To get to the Qax facility they had to walk through the shanty community. It was a pit of rough, improvised dwellings, some little more than heaps of sheeting and rubble. But it was a functioning town, she realised slowly, with a food dispensing plant and a clinic and a water supply, even what looked like a rudimentary sewage system. She saw a small, dishevelled chapel, devoted to some no-doubt illegal religion, whose gods would one day free humanity from the rule of the Qax. All of this was laid over a mighty grid of rubble. There were still fragments of the old buildings, bits of wall and pipe poking like bones from the general wash of debris, some scarred by fire. Where vegetation had broken through the concrete, the remnant walls had become low hummocks coated with thick green blankets.
There was a stink of smoke and sour humanity, and the air was full of dust which clung to her skin and clothes. It was hard to believe that any cadre sibling of hers would choose to live here. Yet here he was.
Symat was talking rapidly about superheavy elements. ‘It used to be thought that marsdenium and its more exotic sisters could only exist as technological artefacts, manufactured in giant facilities like this Qax factory. But now we know that such elements can be born out of the great pressures of a supernova, the explosive death of a giant star.’
She tried to focus. ‘An exploding star? Then why are you looking for heavy elements here on Earth?’
He smiled. ‘Because the Earth coalesced from a cloud of primordial gas and dust, a cloud whose collapse was triggered by the shock wave from a nearby supernova. You see? The primordial supernova laced the young Earth with superheavy matter. So the heavy elements have deep significance, for Earth and all that live on it or in it.’
On a heap of shattered stones a small child was sitting on the lap of an older girl, playing with a bit of melted glass. The girl was the infant’s cadre sister, Luru supposed. They both had hair, thick dark thatches of it. The little one looked up, coughing, as they passed.
‘This isn’t a healthy place,’ Luru observed.
‘What did you expect? But I keep forgetting. You expect nothing; you know nothing. Luru, people die young in places like this. How else do you think I became so senior here so quickly? And yet they still come. I came.’
‘Perhaps you were seduced by the closeness of the cadres here.’ A healthy dissolution might restore the social balance here, she thought.
He stared at her. ‘There are no cadres here.

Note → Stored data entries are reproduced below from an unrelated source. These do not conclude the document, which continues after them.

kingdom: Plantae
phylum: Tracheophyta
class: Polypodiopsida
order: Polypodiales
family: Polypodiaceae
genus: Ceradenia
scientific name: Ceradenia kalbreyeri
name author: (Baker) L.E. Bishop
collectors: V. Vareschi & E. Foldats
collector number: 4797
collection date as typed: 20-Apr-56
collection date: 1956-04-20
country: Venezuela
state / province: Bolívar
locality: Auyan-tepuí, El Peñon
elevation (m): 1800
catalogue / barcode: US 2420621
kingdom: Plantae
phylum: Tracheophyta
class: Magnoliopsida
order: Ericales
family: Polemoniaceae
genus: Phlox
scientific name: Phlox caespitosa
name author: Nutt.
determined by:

The cadres, dissolved every couple of years, are another Qax social invention, imposed on humans after the Rebellion for the purposes of control. Didn’t you even know that? Luru, these are families.’
He had to explain what that meant. And that the girl who nursed the child was not the little one’s cadre sibling, but her mother.
They reached a door that had been crudely cut in the wall of the Qax facility. They passed through into an immense curving chamber where vast engines crouched. Hovering light globes cast long, complex shadows, and human technicians talked softly, dwarfed to insignificance. There was a smell of burned lubricant, of ozone.
Luru was overwhelmed.
Symat said, ‘This place was thrown up by the Qax after the Rebellion. It was one of hundreds around the planet. We think it was a factory for making exotic matter – that is, matter with a negative energy density. They abandoned the place; we don’t know why. Since it was built with human wealth and labour I suppose it means nothing to them. We refurbished the machinery, rebuilt much of it. Now we use it to make our own superheavy nuclei, by bombarding lumps of plutonium with high-energy calcium ions.’